Le ministre turc des Affaires étrangères, Hakan Fidan, a déclaré que le YPG ne modifie sa position en Syrie que lorsqu’il est confronté à la force, affirmant que les tentatives de dialogue menées jusqu’ici n’ont produit aucun résultat concret.
Dans un entretien accordé à TRT Haber, Fidan a qualifié le YPG d’extension du PKK, l’accusant de refuser tout compromis avec l’administration de Damas tout en affichant publiquement une volonté de dialogue. Selon lui, le groupe cherche à renforcer sa position par des contacts régionaux et internationaux, y compris avec Israël, sans que cela ne débouche sur des avancées réelles.

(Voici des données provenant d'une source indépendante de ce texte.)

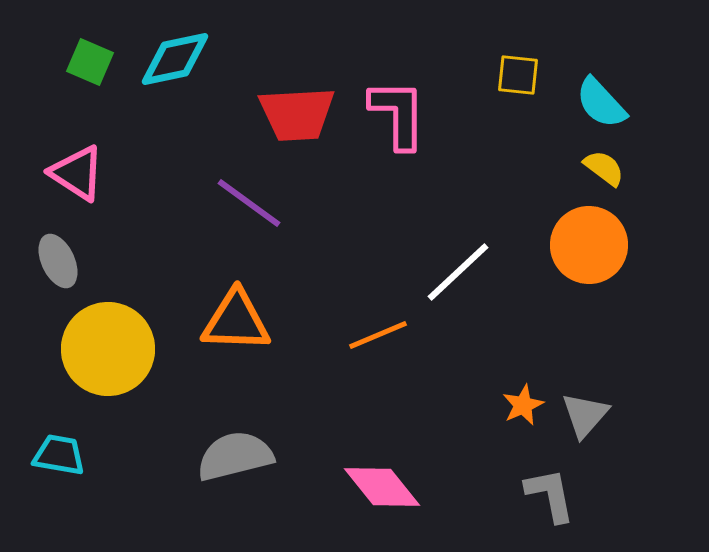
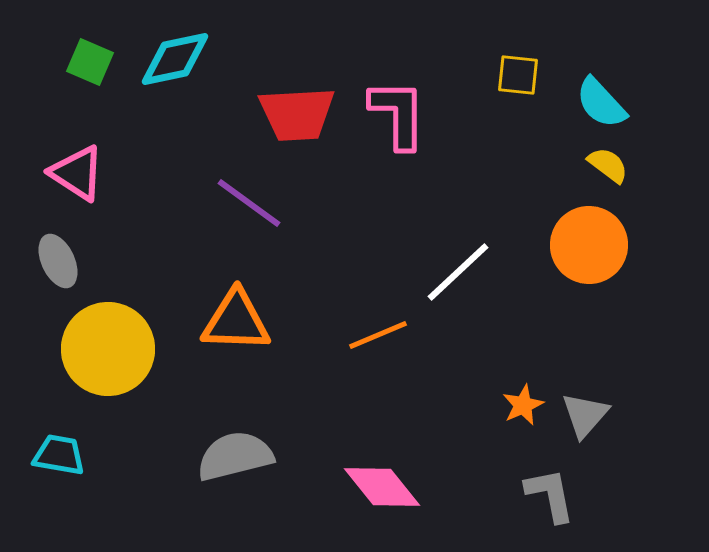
yellow semicircle: moved 4 px right, 3 px up
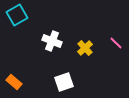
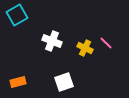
pink line: moved 10 px left
yellow cross: rotated 21 degrees counterclockwise
orange rectangle: moved 4 px right; rotated 56 degrees counterclockwise
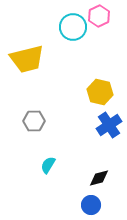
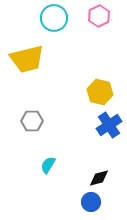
cyan circle: moved 19 px left, 9 px up
gray hexagon: moved 2 px left
blue circle: moved 3 px up
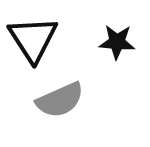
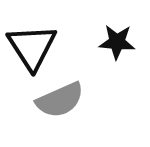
black triangle: moved 1 px left, 8 px down
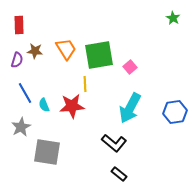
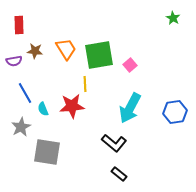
purple semicircle: moved 3 px left, 1 px down; rotated 63 degrees clockwise
pink square: moved 2 px up
cyan semicircle: moved 1 px left, 4 px down
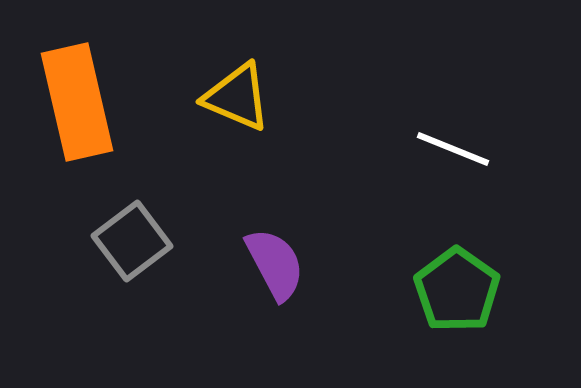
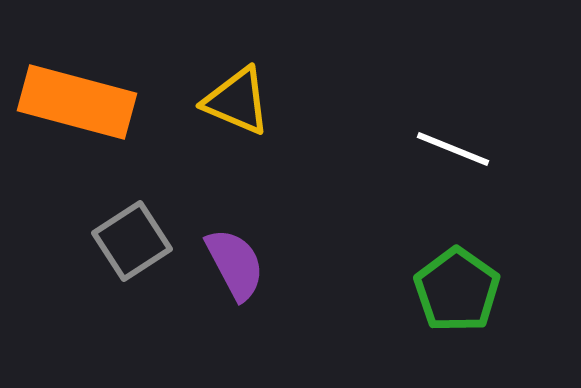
yellow triangle: moved 4 px down
orange rectangle: rotated 62 degrees counterclockwise
gray square: rotated 4 degrees clockwise
purple semicircle: moved 40 px left
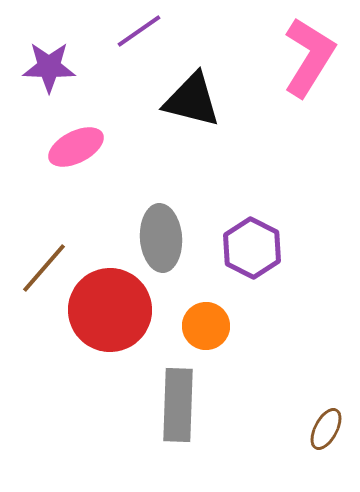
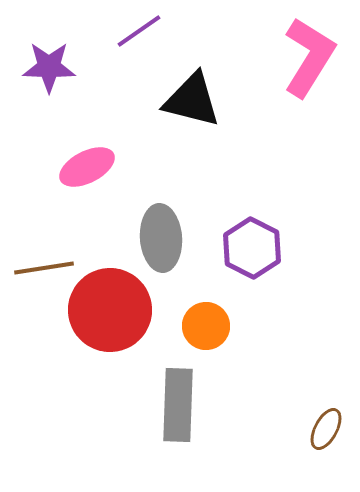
pink ellipse: moved 11 px right, 20 px down
brown line: rotated 40 degrees clockwise
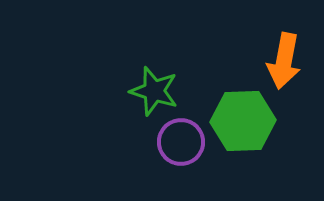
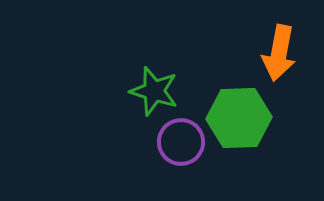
orange arrow: moved 5 px left, 8 px up
green hexagon: moved 4 px left, 3 px up
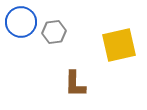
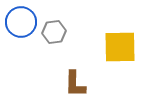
yellow square: moved 1 px right, 2 px down; rotated 12 degrees clockwise
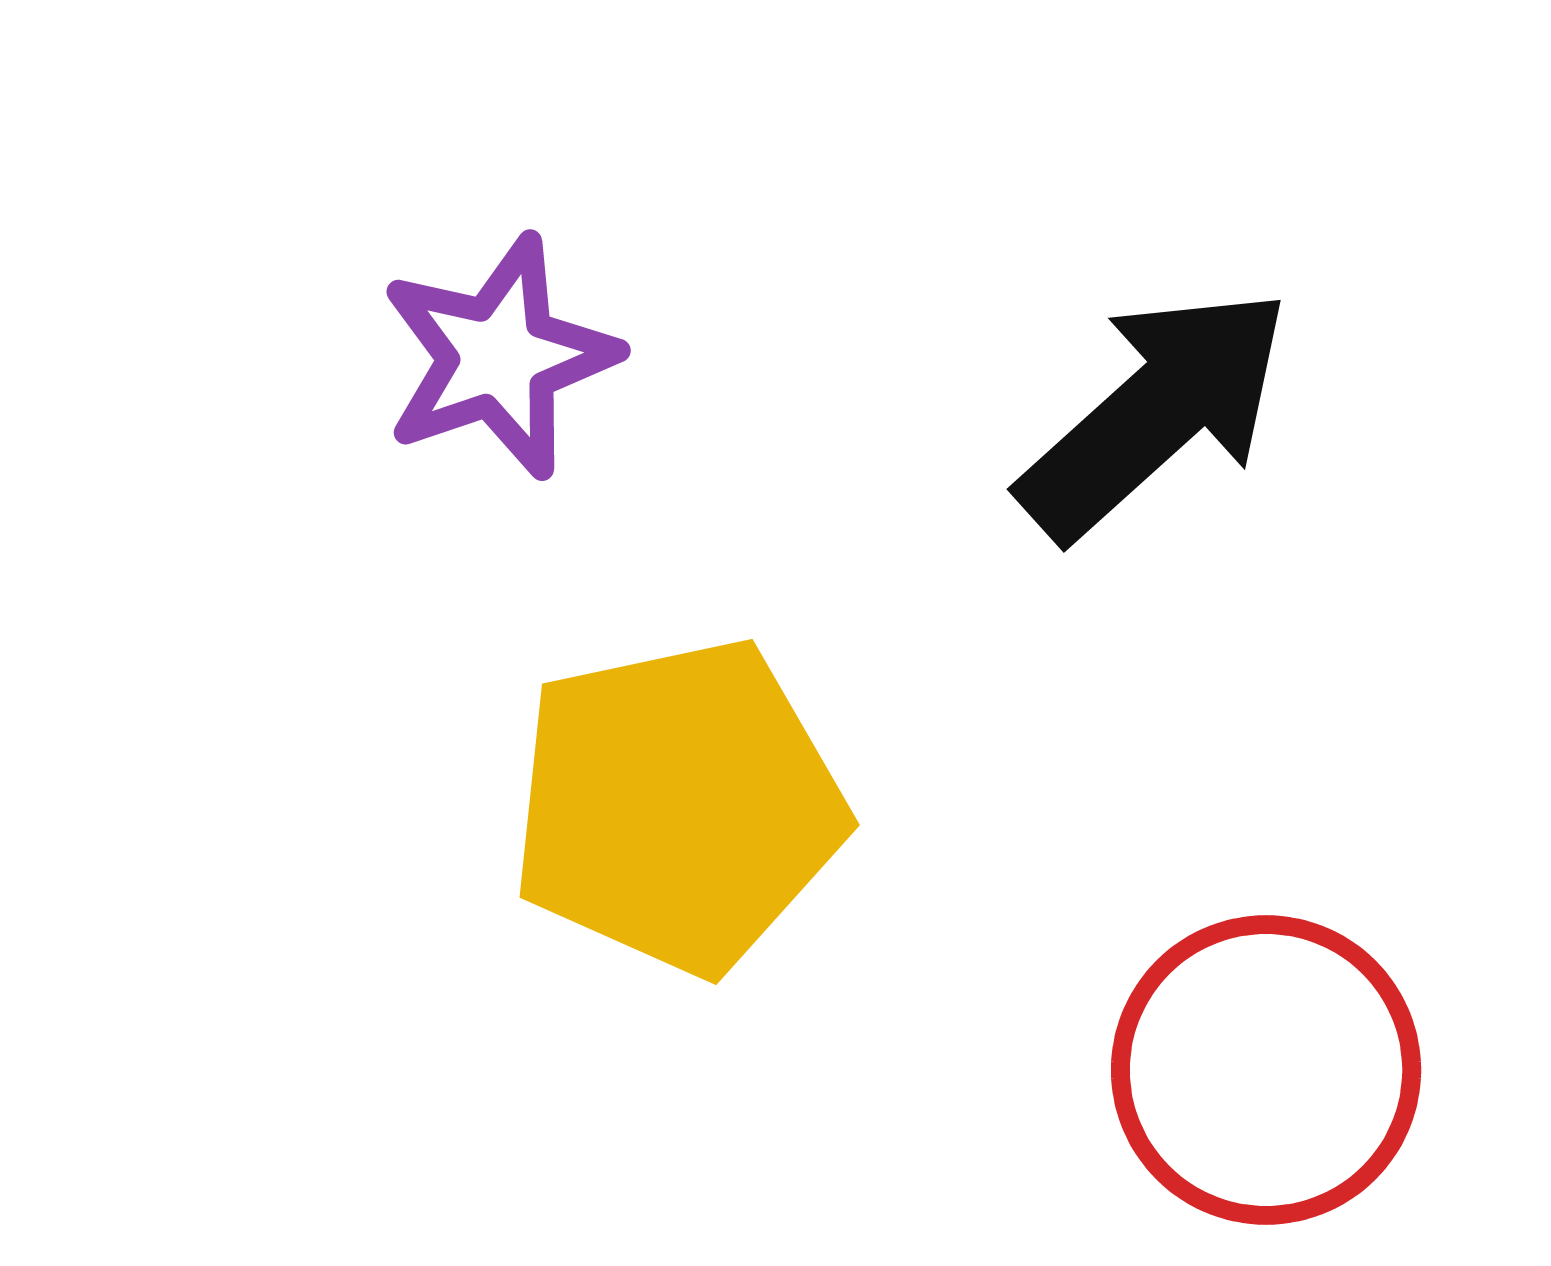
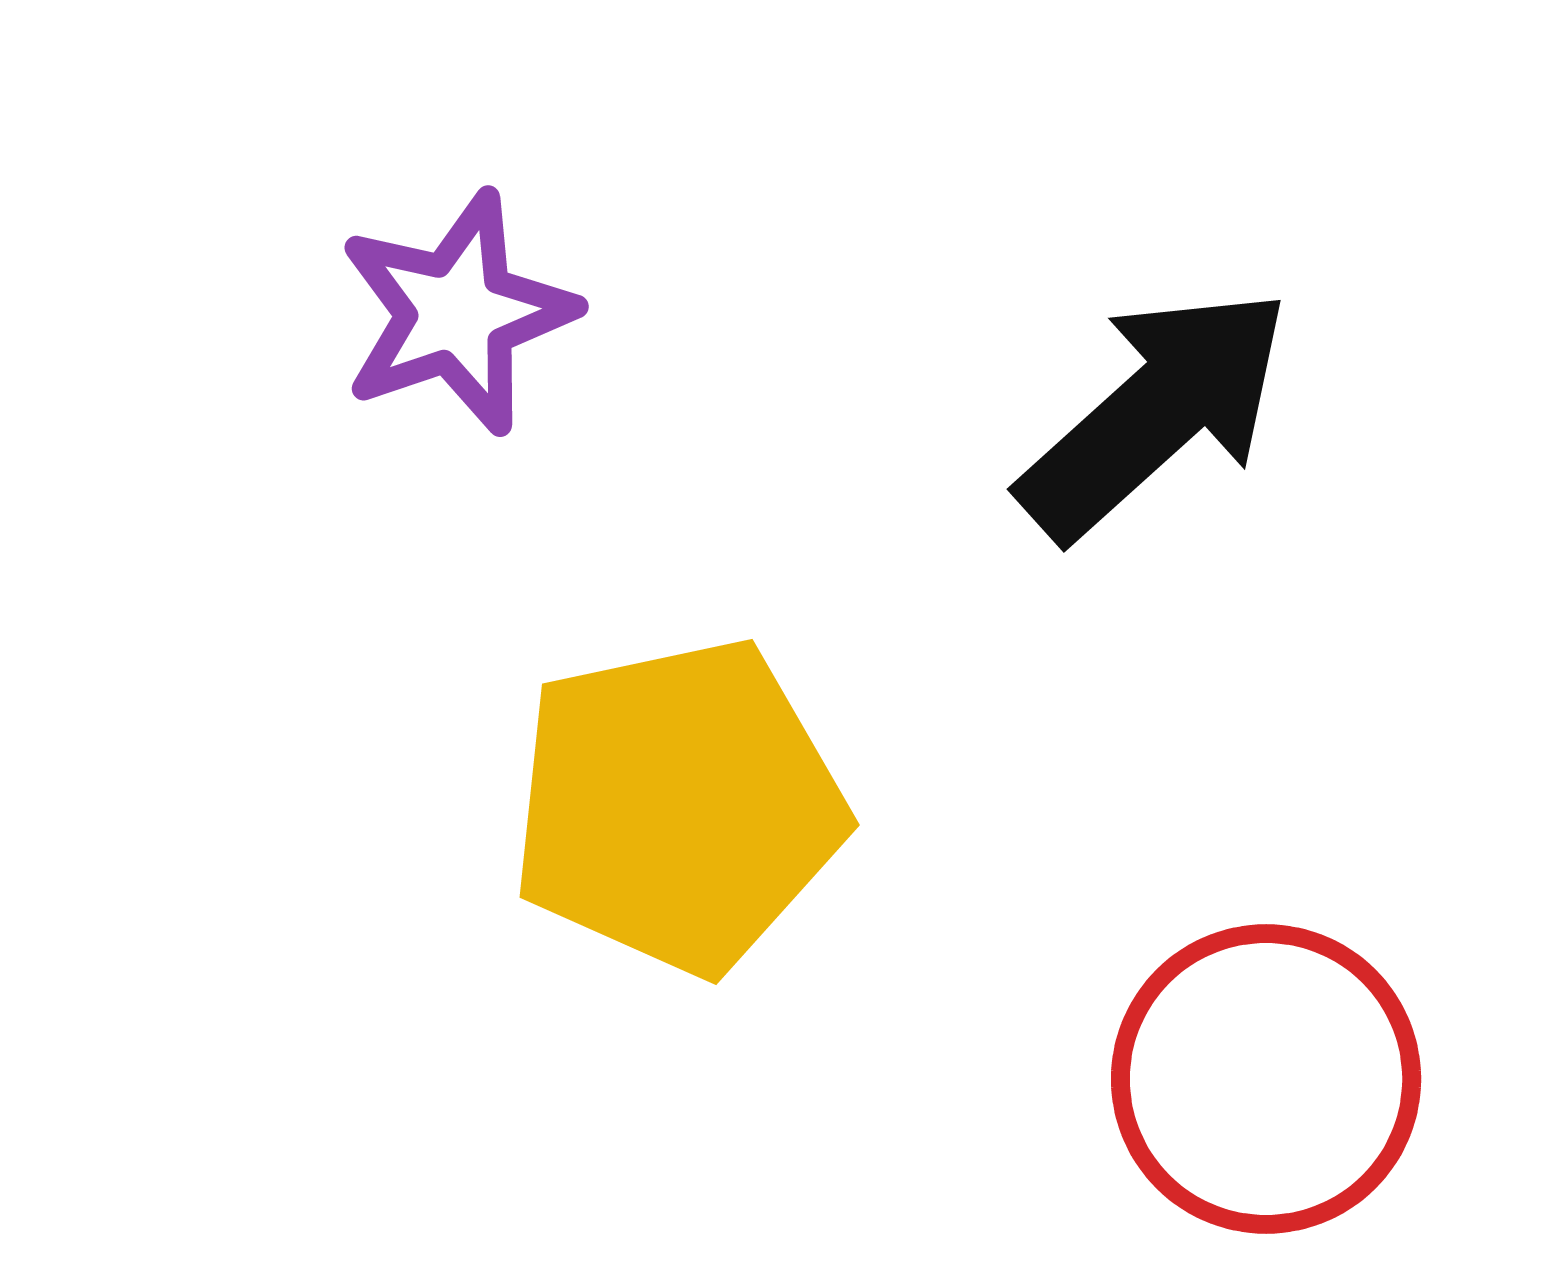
purple star: moved 42 px left, 44 px up
red circle: moved 9 px down
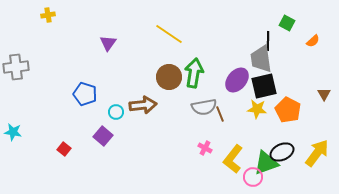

Le ministre turc a indiqué que les messages transmis par les services de renseignement et les canaux diplomatiques d’Ankara sont restés sans effet, notant que la situation à Alep illustre désormais l’échec de cette approche. Il a estimé que l’issue attendue reste le démantèlement de toute « structure parallèle » et l’instauration d’une autorité étatique unique en Syrie.
Pour Hakan Fidan, l’intégration demeure « l’option réaliste », tandis que le refus du PKK d’y prendre part constitue, selon lui, le principal obstacle à la stabilité durable.